Providing their views on a series of questions posed by selected audience members – in a programme that was first broadcast in 1948 – were: Feltham and Heston Labour MP Seema Malhotra, Transport Minister and Bexhill and Battle MP Huw Merriman, editor and chief of The Economist Zanny Minton Beddoes and Paul Embery, a Fire Brigades Union member who is active in the Blue Labour movement and a writer and political commentator.

The audience members whose questions were chosen included Chobham couple Victoria and David Bygraves, Gordon’s student Nicole Mensah and News & Mail reporter Stuart Flitton.

Victoria asked whether going on strike was the best way to achieve a pay rise.

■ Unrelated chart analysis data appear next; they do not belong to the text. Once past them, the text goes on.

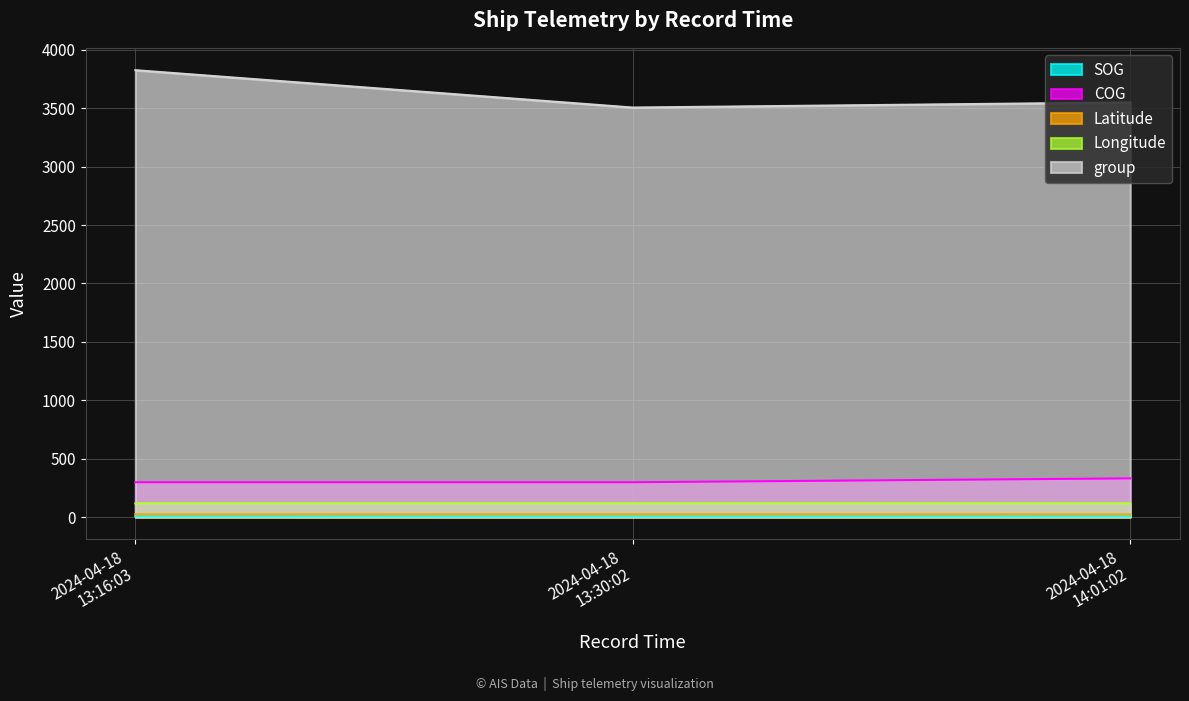

How many series are shown in this chart?

5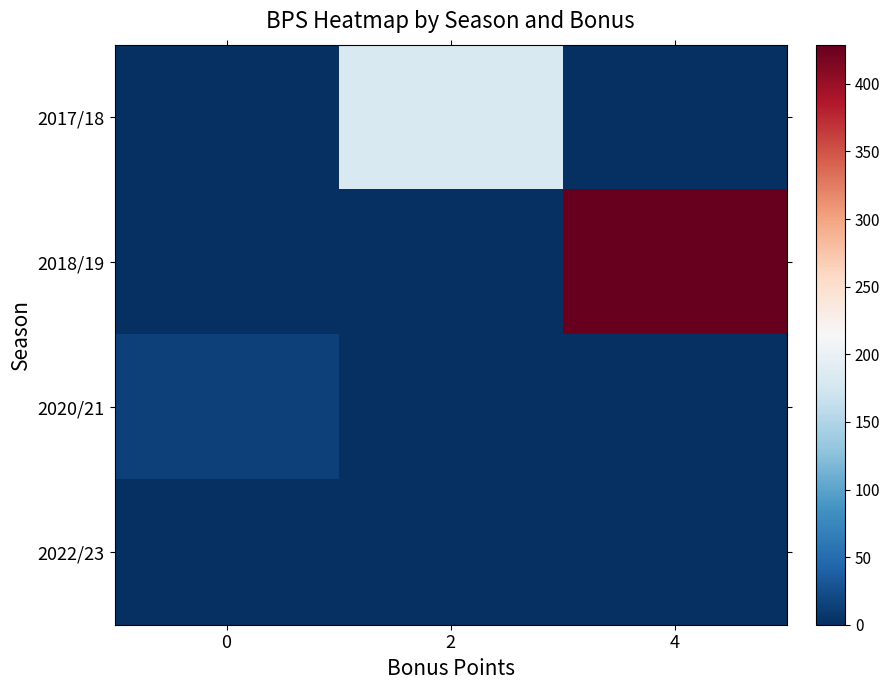

Reading left to right, transcribe all the data shown in this chart.

2017/18: 0=0	2=182	4=0
2018/19: 0=0	2=0	4=429
2020/21: 0=15	2=0	4=0
2022/23: 0=0	2=0	4=0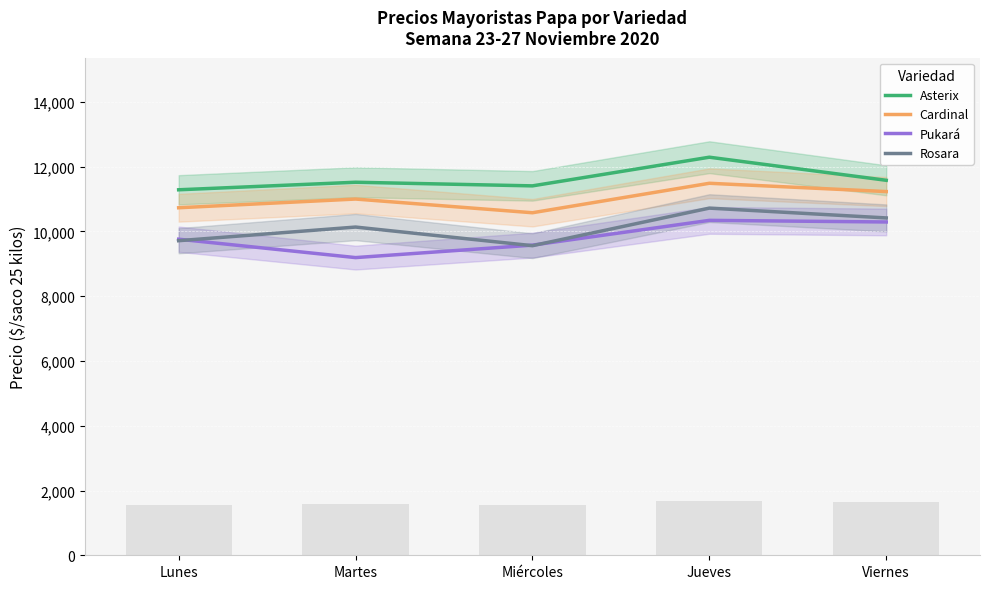

Which series has the largest total across all categories?

Asterix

All but Conservative MP Merriman sympathised with the workers from various sectors now striking or planning to strike.

There was an understanding that striking, particularly stressed by Mr Embery, was an last resort by people being squeezed by serious cost of living crisis, especially those in the public sector.

However, Ms Minton Beddoes 
said the right to strike was important but “if everybody got an above-inflation increase we would return to what we had in the 1970s, a wage-price 
spiral which ends up leaving 
everybody worse off”.

David Bygraves asked: “Should foreign students subsidise British students?” Presenter Alex Forsyth pointed out it had been reported that Prime Minister Rishi Sunak was considering restricting students from overseas to elite universities or those charging the highest fees.

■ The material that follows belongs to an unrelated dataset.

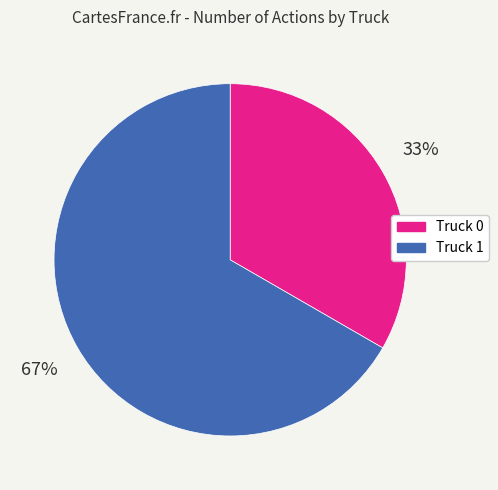

How many slices are in this pie chart?

2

The panellists generally agreed that foreign students were a huge benefit to Britain, financially and culturally, with Mr Merriman denying the Government had any intention to impose restrictions on them or cut the numbers coming to the UK.

Nicole, aged 17, asked if it was fair for the UK to criticise other countries such as Qatar for their moral values – a topical question while doubts are being raised about the World Cup being staged in Qatar.

The answers centred around the football tournament, with a consensus that holding the competition in Qatar was an opportunity to influence its government to improve humanitarian and workers’ rights.

Nicole, whose parents moved to the UK from Ghana, told the News & Mail that she had recently become interested in political matters and that she believed a good knowledge of economics was essential to understanding politics.

The panel also answered a question on the UK’s future after Brexit, posed by Jan Houlberg from Guildford. Finally, the panellists had 20 seconds each to answer Stuart’s question: “What is your biggest regret?”

Ms Minton Beddoes had many regrets about the “things she didn’t do”, Ms Malhotra wished she had spent more time with her parents while they were alive, Mr Embery should have “tried harder at school” and Mr Merriman regretted watching Wales lose 0-2 to Iran in the World Cup.